- Genre: News
- Presented by: Peter Jennings
- Country of origin: United States

Production
- Production company: PJ Productions

Original release
- Network: ABC
- Release: January 24, 1990 – December 15, 2005

= Peter Jennings Reporting =

American television series

Peter Jennings Reporting was a continuing series of documentaries produced and hosted by ABC News anchor Peter Jennings that aired on ABC. Many of these documentaries were produced by Jennings's production company, PJ Productions, and are currently distributed in DVD format by Koch Vision. The series debuted in 1990.

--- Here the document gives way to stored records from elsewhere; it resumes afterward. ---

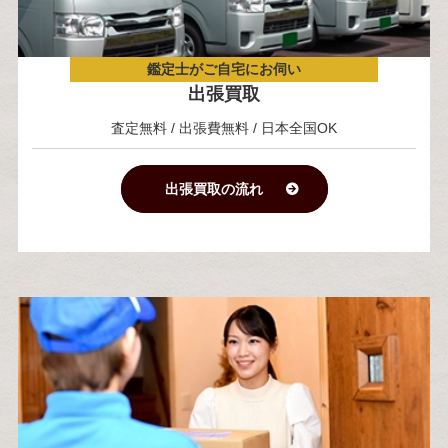
鑑定士がご自宅にお伺い
出張買取
査定無料 / 出張費無料 / 日本全国OK
出張買取の流れ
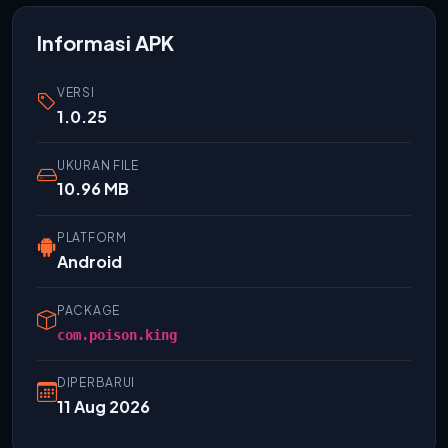
Informasi APK
VERSI
1.0.25
UKURAN FILE
10.96 MB
PLATFORM
Android
PACKAGE
com.poison.king
DIPERBARUI
11 Aug 2026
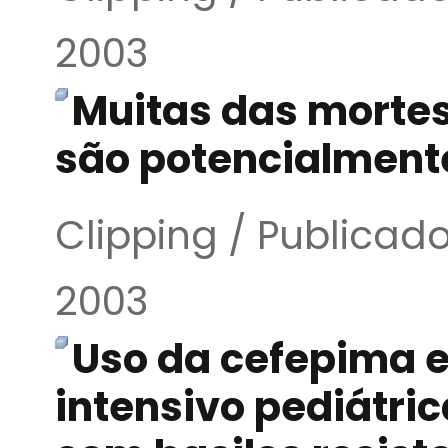
2003
Muitas das mortes
são potencialmente
Clipping / Publicad
2003
Uso da cefepima 
intensivo pediátric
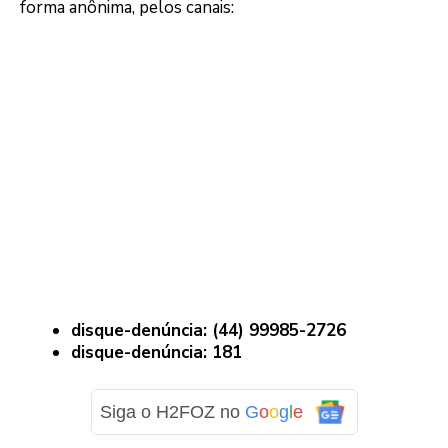
forma anônima, pelos canais:
disque-denúncia: (44) 99985-2726
disque-denúncia: 181
Siga o H2FOZ no
G
o
o
g
l
e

Documentaries include The Search for Jesus in 2000 and Jesus and Paul — the Word and the Witness in 2004. International news was also a focus of these documentaries, covering the tense relations between India and Pakistan, the conflict in Bosnia, the crisis in Haiti, the war in Iraq, and the drug trade in Central and South America. Important domestic issues also reported were gun control policy, the politics of abortion, the crisis in funding for the arts and a highly praised chronicle of the accused bombers of Oklahoma City. The series earned many awards, including the 2004 Edward R. Murrow award for best documentary for The Kennedy Assassination — Beyond Conspiracy.

==Awards==
- Peter Jennings Reporting won Peabody Awards in 1990 for Guns and 1995 for Hiroshima - Why the Bomb was Dropped.
- Peter Jennings Reporting won Alfred I. duPont–Columbia University Awards in 1991 for From the Killing Fields, 1992 for A Line in the Sand: War or Peace?, and 1995 for While America Watched--The Bosnia Tragedy.